What if a school could offer such a responsive and dynamic level of cybersecurity education and protection to children as they progress through school; wouldn’t that be a game changer and competitive advantage for any school to offer?

In order to better prepare children we can learn from some of the most innovative cyber security practices employed by corporates and specialists to look at how these experts are protecting leading corporations. Take the training concepts designed for industry leaders and executives which teach them how to identify and react to threats against their companies, and adapt them into a set of tools to arm children with the knowledge they need and that is relevant to them.

One of the areas which is often overlooked is individual exposure. Our children have grown up with the Internet, to them this is normal life and they think nothing of sharing anything and everything with the world.
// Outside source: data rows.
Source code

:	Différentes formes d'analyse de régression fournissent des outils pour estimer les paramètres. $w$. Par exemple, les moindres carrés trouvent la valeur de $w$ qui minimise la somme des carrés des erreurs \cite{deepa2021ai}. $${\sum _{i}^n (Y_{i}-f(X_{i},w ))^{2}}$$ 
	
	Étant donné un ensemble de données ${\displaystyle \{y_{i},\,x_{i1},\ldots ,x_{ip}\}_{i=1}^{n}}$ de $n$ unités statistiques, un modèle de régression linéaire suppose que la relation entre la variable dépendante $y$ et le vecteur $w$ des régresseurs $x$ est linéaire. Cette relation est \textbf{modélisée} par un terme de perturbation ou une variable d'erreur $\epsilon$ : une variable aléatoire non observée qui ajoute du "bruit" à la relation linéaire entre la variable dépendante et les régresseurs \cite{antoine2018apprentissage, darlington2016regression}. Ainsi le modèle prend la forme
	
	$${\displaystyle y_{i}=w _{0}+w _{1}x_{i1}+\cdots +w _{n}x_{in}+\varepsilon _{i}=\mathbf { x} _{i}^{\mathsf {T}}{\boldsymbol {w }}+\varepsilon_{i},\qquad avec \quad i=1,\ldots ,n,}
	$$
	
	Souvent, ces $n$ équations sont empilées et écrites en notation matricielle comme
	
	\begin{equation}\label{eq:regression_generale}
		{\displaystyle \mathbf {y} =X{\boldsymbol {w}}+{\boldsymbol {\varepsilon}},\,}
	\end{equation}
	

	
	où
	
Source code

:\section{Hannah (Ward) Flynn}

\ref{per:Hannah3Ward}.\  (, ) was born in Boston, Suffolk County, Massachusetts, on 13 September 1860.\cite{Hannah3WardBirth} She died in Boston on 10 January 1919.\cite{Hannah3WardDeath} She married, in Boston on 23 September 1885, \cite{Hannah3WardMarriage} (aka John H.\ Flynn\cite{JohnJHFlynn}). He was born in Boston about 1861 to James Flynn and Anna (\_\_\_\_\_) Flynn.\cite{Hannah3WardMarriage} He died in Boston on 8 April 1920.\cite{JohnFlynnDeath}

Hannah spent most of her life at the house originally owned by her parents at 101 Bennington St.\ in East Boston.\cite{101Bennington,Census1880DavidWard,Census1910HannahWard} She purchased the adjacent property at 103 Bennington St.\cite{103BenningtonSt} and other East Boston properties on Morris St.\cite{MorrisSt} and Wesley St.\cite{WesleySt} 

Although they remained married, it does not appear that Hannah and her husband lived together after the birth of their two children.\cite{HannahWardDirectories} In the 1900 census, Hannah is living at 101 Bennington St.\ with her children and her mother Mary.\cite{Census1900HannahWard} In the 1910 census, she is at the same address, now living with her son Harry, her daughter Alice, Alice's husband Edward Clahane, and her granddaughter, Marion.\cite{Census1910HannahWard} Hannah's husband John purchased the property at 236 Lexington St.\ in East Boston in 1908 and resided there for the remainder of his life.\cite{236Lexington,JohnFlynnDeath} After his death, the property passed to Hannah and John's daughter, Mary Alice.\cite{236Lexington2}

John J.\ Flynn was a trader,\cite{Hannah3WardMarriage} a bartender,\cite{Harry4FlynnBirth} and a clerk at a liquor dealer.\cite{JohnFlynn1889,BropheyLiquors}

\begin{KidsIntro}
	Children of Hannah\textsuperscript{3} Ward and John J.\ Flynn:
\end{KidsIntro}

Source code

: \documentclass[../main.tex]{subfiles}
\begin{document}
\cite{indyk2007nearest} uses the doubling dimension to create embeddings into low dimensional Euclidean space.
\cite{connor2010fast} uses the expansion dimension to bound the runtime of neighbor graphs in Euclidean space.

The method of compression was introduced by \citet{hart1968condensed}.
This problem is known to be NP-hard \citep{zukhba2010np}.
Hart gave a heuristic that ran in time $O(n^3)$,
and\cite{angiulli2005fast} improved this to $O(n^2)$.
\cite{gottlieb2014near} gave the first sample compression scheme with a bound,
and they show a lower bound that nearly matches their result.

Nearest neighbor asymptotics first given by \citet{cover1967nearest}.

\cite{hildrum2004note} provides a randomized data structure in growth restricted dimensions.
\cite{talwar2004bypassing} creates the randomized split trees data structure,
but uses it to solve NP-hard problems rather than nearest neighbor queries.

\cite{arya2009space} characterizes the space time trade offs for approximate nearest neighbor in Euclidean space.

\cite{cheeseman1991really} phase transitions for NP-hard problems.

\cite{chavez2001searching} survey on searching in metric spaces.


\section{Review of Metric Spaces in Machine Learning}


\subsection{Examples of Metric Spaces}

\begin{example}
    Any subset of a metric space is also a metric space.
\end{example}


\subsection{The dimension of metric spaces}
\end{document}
Their digital footprint is huge and growing at an exponential rate, often with little regard to the future consequences or how seemingly innocuous information could be used against them directly or indirectly.

Take a Baseline

When asked to perform an assessment of the risks which face an individual in the corporate world, we begin with a risk evaluation report. This can include anything from technical checks on computers and devices, networks, firewalls and websites as well as social media exposure, cybersecurity knowledge, social engineering risk, passwords, multi-factor authentication use and more. The resulting analysis provides a score to help identify and enumerate the various types and levels of risk to which individual is most exposed.
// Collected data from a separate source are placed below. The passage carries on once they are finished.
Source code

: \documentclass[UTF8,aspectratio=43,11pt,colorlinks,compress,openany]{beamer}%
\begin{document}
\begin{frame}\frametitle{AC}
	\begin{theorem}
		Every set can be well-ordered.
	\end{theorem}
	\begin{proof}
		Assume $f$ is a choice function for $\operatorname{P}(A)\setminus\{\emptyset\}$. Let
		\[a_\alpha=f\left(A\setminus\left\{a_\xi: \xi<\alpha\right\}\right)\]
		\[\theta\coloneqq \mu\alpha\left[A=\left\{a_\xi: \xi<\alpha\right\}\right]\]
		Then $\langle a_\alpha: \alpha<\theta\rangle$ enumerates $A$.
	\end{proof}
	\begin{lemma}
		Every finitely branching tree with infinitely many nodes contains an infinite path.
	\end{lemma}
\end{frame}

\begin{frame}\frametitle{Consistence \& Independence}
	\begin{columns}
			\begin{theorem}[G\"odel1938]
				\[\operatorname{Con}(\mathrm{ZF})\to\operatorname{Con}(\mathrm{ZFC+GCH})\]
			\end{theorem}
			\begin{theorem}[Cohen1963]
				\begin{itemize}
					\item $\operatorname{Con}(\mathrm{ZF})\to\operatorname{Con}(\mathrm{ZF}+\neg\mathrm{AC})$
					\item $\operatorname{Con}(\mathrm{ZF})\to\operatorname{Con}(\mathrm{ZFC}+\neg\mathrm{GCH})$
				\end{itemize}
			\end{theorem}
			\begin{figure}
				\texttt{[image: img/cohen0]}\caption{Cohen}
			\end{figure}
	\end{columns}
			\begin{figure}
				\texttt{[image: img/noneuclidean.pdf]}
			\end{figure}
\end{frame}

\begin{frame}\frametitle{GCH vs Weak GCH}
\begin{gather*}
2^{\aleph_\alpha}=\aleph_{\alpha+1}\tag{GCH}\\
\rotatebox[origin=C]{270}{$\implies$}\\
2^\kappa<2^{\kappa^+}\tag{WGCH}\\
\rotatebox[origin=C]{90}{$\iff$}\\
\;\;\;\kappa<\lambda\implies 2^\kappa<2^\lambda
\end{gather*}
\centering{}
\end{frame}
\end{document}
This provides the baseline, the individual can then understand in clear terms where their personal exposure and vulnerability lies technically, socially and in their knowledge gaps. From this we can begin to build a programme of improvements and education tailored to the individual.

Gamification

Adapting this for children we need to make it fun, engaging and relevant to them to “gamify” it. We don’t necessarily need to look at every game they play, every site they visit or social app they engage with. The concepts of good security hygiene are applicable across all platforms, be that Minecraft, Roblox or the deeper darker corners of the internet. The evaluation of the individual risk factors and deficiencies is the starting point to show them that they don’t know what they don’t know and to facilitate a wider discussion about security and the kinds of risks they will face and, just as importantly, what to do about them.
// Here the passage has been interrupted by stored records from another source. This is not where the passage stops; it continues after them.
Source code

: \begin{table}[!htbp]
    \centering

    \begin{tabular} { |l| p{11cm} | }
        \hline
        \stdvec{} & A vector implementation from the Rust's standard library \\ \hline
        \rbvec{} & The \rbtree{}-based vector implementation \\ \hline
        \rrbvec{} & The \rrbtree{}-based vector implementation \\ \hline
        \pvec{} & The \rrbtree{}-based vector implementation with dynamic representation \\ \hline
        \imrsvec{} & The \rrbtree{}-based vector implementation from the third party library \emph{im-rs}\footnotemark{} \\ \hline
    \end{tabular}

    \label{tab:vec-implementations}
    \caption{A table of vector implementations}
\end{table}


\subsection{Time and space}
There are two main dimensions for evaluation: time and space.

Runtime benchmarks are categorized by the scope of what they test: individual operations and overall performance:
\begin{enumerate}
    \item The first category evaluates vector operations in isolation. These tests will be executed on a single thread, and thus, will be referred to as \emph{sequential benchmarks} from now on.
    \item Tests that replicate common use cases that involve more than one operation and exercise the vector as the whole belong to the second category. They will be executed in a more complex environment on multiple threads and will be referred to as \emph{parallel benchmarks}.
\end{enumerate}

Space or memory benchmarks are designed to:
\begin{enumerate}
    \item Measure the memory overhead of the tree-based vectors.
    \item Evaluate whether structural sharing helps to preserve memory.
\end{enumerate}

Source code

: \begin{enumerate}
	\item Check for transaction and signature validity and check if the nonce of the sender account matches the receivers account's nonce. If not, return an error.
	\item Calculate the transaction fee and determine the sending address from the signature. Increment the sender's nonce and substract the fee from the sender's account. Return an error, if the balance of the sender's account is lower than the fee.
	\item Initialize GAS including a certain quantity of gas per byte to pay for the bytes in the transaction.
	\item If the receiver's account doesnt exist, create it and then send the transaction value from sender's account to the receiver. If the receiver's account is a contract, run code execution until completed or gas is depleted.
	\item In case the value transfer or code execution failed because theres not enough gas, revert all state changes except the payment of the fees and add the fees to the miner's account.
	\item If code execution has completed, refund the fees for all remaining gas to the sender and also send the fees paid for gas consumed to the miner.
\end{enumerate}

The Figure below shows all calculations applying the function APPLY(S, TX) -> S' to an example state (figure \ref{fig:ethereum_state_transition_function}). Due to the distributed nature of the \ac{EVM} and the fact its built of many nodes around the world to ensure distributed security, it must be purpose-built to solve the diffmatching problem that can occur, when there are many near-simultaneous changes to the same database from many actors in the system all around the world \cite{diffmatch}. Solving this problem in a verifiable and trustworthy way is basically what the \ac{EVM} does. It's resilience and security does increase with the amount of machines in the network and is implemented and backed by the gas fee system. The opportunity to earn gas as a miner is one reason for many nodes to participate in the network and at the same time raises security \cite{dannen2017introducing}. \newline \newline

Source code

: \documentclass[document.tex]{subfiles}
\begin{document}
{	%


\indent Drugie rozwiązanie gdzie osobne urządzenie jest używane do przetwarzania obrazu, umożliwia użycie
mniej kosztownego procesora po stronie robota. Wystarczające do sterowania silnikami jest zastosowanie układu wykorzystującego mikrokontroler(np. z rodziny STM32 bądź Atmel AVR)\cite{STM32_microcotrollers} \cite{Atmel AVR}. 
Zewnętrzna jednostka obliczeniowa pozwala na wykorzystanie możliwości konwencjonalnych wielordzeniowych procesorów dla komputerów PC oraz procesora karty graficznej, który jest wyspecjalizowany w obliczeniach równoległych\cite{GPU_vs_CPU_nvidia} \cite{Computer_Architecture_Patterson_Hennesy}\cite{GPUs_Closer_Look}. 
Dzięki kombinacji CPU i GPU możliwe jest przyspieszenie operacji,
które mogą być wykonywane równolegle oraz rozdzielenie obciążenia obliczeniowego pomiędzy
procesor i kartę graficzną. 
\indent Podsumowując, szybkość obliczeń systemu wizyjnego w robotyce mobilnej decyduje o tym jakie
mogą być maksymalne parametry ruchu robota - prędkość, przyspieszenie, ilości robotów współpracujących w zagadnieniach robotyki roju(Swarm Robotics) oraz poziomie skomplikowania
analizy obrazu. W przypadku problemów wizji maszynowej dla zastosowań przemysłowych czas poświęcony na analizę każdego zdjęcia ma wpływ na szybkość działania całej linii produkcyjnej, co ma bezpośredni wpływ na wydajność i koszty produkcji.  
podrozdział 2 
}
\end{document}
Bleeping Computer recently published an article entitled “Minecraft is hackers’ favourite game for hiding malware”; similar reports are frequently published about Roblox scams as well as other games, especially those with in-game currency. Roblox is a particularly interesting example as in order to understand how to spot socially engineered scams the children need an understanding of the in-game economics and how they shape the motivations and methods of the attackers. This quickly gets complicated, but the underlying concepts of how these and other social engineering attacks are executed are not so difficult to grasp. Children as young as 5 or 6 are already roaming freely around online worlds like Roblox, so starting their education when young is absolutely critical and will help to embed good security habits from the outset.

We should also factor in the risk evaluation of the teachers themselves, how aware are they of their own deficiencies and exposure. Rarely in the corporate world do we fail when conducting phishing or social engineering attacks if they are effectively planned and executed, even when coupled with regular training and protected by the latest technical countermeasures. A poor score should never be a stick to beat people with, but rather a tool to stay ahead of the criminal curve. The bad actors are always learning and evolving and so should we, especially where our children are concerned.